Rewrite the data below with "line" substituted for every "series", leaving everything else as it is, and omit the pictures.

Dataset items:
※ ※ ※

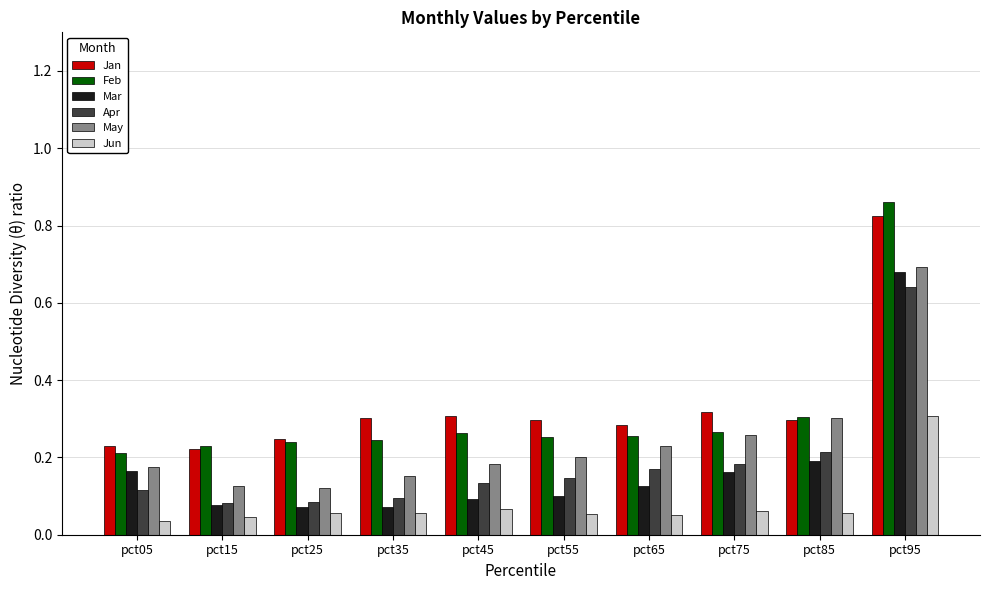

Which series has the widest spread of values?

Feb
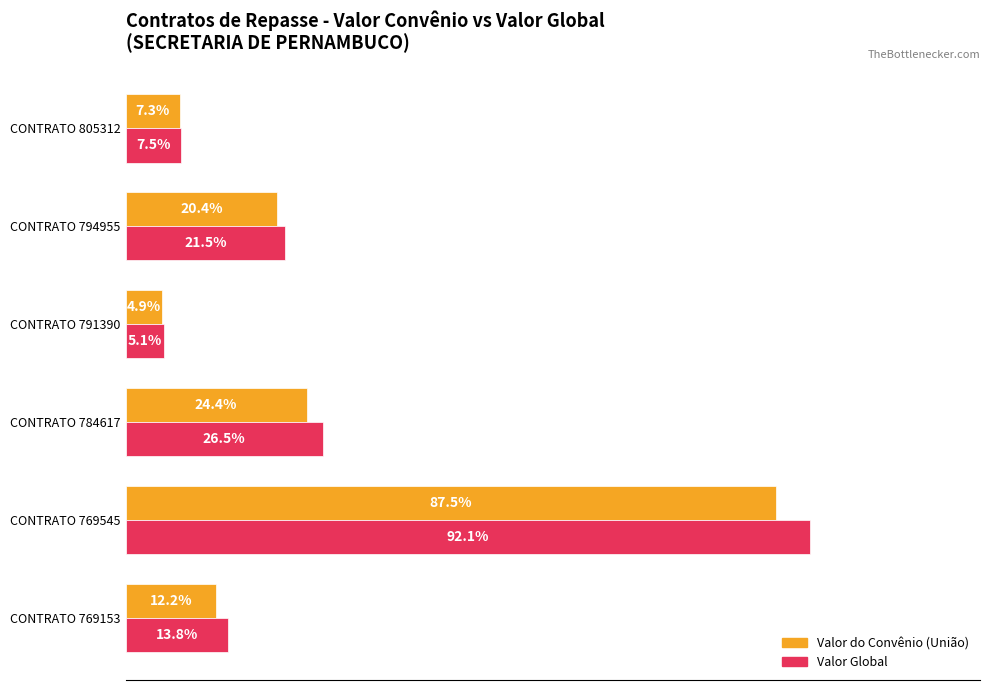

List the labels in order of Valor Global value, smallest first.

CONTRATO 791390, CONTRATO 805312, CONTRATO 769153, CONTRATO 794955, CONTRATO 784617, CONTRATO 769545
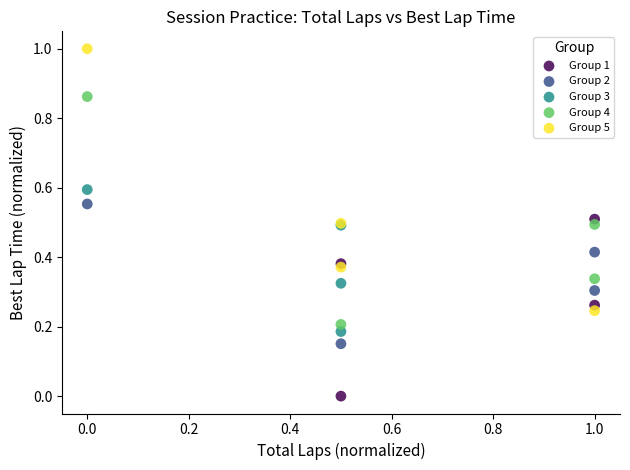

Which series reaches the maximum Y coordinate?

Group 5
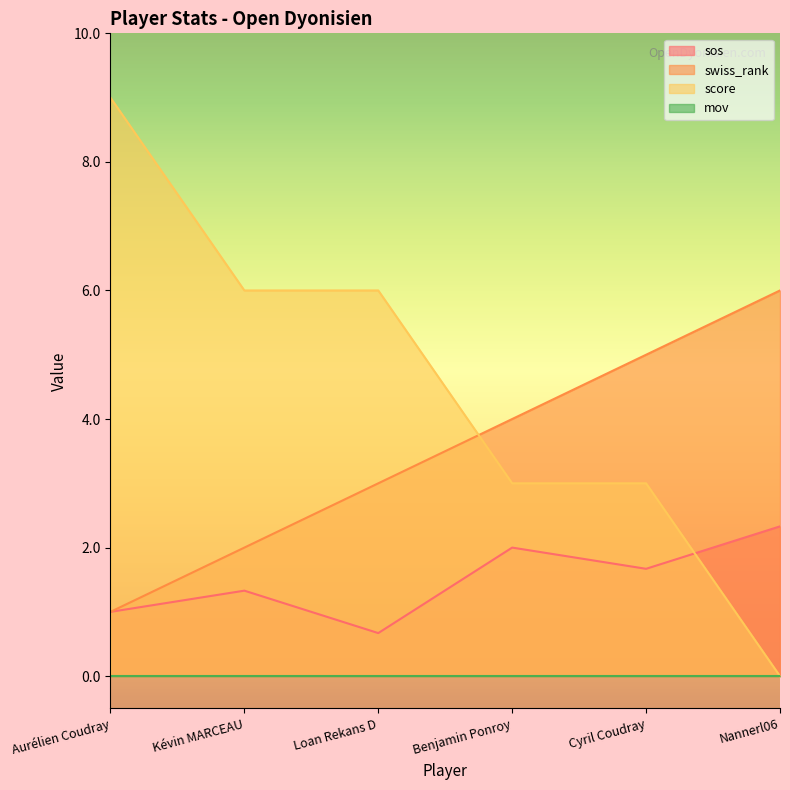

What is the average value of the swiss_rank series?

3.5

※ ※ ※

Task answer:
Which line has the widest spread of values?

Feb

List the labels in order of Valor Global value, smallest first.

CONTRATO 791390, CONTRATO 805312, CONTRATO 769153, CONTRATO 794955, CONTRATO 784617, CONTRATO 769545

Which line reaches the maximum Y coordinate?

Group 5

What is the average value of the swiss_rank line?

3.5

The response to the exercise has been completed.